▸ Tasks to perform:
a – In the shark research excerpt below, what do the shark embryos do when they detect predator-mimicking electric fields?
b – Please retype the shark research excerpt below, starting at "Predator Avoidance in" and ending at "effective shark repellents.".

▸ Excerpt to read:
========================

Associated media coverage:, The Australian...

Research Paper: Kempster RM, Garza-Gisholt E, Egeberg CA, Hart NS, O’Shea OR and Collin SP (2013) Sexual dimorphism of the electrosensory system: A quantitative analysis of nerve axons in the dorsal anterior lateral line nerve of the blue spotted fantail stingray (taeniura lymma). Brain , Behavior and Evolution



Predator Avoidance in Shark Embryos

Sharks use highly sensitive electroreceptors to detect the electric fields emitted by potential prey. However, it is not known whether prey animals are able to modulate their own bioelectrical signals to reduce predation risk. Here, we show that some shark (Chiloscyllium punctatum) embryos can detect predator-mimicking electric fields and respond by ceasing their respiratory gill movements. Despite being confined to the small space within the egg case, where they are vulnerable to predators, embryonic sharks are able to recognise dangerous stimuli and react with an innate avoidance response. Knowledge of such behaviours, may inform the development of effective shark repellents.

========================

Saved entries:

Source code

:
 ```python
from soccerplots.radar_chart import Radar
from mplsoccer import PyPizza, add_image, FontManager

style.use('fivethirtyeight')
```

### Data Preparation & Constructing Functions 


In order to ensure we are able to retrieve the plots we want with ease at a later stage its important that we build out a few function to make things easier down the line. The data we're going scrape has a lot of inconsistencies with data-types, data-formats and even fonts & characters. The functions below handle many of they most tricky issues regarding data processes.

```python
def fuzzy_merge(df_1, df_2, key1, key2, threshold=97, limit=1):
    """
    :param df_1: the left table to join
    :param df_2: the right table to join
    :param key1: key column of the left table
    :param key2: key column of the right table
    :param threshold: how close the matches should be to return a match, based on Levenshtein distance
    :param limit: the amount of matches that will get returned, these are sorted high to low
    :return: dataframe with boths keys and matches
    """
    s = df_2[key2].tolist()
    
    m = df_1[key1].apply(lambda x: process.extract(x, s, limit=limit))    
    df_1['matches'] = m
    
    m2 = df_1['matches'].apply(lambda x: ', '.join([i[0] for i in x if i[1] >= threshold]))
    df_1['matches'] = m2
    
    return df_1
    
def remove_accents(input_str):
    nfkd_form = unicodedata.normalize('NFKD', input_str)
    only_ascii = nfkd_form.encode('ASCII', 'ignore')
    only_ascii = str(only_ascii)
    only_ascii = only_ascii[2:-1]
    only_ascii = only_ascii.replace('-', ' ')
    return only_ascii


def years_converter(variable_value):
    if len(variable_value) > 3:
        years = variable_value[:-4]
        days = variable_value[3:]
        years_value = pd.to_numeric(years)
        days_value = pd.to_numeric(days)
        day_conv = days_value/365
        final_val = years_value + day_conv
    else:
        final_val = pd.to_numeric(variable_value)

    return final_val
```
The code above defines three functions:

========================

▸ Solutions to the problems:
a – They stop their respiratory gill movements.

b –
Predator Avoidance in Shark Embryos

Sharks use highly sensitive electroreceptors to detect the electric fields emitted by potential prey. However, it is not known whether prey animals are able to modulate their own bioelectrical signals to reduce predation risk. Here, we show that some shark (Chiloscyllium punctatum) embryos can detect predator-mimicking electric fields and respond by ceasing their respiratory gill movements. Despite being confined to the small space within the egg case, where they are vulnerable to predators, embryonic sharks are able to recognise dangerous stimuli and react with an innate avoidance response. Knowledge of such behaviours, may inform the development of effective shark repellents.